Training and rollout processes use four nodes × eight GPUs. Reward modeling relies on --rm-type deepscaler with dynamic sampling filters to avoid zero-variance rewards (follow DAPO).

# Launch Ray cluster (example with four nodes)
export MASTER_ADDR=${MASTER_ADDR:-"127.0.0.1"}
ray start --head --node-ip-address ${MASTER_ADDR} --num-gpus 8 \
  --dashboard-host=0.0.0.0 --dashboard-port=8265

ray start --address="${MASTER_ADDR}:8265" --num-gpus 8

# Submit Stage 1
bash scripts/RL/InfiR2_RL_FP8_7B_stage1_4node.sh \
  --actor-num-nodes 4 \
  --actor-num-gpus-per-node 8

3. Stage 2: Expand (16k)

ROLLOUT_MAX_LEN=16384                          # Extended response window
ROLLOUT_TEMPERATURE=1.1                        # Higher exploration temperature
TRAIN_PROMPT_BSZ=128                           # Same batch geometry as Stage 1
N_SAMPLES_PER_PROMPT=16                        # Maintain 2048 global batch
NUM_ROLLOUT=10240                              # Keep curriculum length
EVAL_INTERVAL=20                               # Evaluation cadence
EVAL_N_SAMPLES=16                              # Samples per eval prompt
EVAL_MAX_RESPONSE_LEN=30000                    # Evaluation token cap

Initialize from Stage 1 by pointing REF_LOAD to the Stage 1 torch checkpoint and updating LOAD_DIR / SAVE_DIR to the Stage 2 directory. Reward filters and evaluation cadence stay unchanged.
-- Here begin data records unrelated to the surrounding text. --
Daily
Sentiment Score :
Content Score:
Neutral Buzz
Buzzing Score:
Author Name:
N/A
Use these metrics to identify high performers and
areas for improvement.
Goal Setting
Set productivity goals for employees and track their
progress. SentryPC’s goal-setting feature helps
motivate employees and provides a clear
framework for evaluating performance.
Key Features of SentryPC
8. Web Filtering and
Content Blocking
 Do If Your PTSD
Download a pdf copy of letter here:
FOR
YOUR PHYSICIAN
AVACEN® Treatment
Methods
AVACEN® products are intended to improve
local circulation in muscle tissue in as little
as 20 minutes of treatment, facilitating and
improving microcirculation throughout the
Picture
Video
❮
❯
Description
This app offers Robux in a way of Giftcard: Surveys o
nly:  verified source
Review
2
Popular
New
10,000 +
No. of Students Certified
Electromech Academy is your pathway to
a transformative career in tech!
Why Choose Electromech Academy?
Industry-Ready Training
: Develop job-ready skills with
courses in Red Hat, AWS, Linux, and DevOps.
bash scripts/RL/InfiR2_RL_FP8_7B_stage2_4node.sh \
  --actor-num-nodes 4 \
  --actor-num-gpus-per-node 8 \
  --rdzv-endpoint ${MASTER_ADDR}:29400

4. Optimization Details

ADVANTAGE_ESTIMATOR=grpo                      # Policy-gradient estimator
KL_COEF=0.0                                   # Symmetric KL weight (enable if needed)
ENTROPY_COEF=0.0                              # Entropy bonus (enable if needed)
LEARNING_RATE=1e-6                            # Adam learning rate
LR_DECAY_STYLE=constant                       # Keep LR fixed during RL
ADAM_BETA1=0.9                                # Adam β1
ADAM_BETA2=0.98                               # Adam β2
WEIGHT_DECAY=0.1                              # Regularization
PRECISION_FLAG=bf16                           # Training precision (FP8 inference only)
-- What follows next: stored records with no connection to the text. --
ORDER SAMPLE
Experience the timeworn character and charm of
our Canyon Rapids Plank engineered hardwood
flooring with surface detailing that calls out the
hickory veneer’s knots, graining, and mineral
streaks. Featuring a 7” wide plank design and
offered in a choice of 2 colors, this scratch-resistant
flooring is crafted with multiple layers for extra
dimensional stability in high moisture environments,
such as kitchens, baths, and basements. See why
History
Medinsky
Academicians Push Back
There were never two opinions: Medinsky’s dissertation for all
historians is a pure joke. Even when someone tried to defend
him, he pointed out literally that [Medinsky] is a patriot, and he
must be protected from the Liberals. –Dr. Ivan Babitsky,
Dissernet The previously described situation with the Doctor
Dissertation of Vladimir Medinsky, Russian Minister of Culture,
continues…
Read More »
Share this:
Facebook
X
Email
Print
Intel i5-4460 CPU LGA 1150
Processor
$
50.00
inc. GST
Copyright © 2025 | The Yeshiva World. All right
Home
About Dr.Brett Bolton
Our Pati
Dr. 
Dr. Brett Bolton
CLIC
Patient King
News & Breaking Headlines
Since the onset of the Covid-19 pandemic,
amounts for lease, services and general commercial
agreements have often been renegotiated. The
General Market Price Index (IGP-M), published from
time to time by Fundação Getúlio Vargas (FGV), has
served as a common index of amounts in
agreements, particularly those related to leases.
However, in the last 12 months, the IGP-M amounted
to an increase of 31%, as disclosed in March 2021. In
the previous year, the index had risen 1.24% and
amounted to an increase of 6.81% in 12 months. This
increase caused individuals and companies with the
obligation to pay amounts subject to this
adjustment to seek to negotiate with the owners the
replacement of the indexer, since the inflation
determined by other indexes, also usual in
When GPU memory is limited or the hardware scale is reduced, reduce OVER_SAMPLING_BATCH_SIZE, or increase TP or CP to reduce memory usage, and adjust --rollout-num-gpus-per-engine.


Monitoring

  • TensorBoard: ${LOG_DIR}/tensorboard (enable via --tensorboard-dir).
  • W&B: Offline by default. Sync using wandb sync.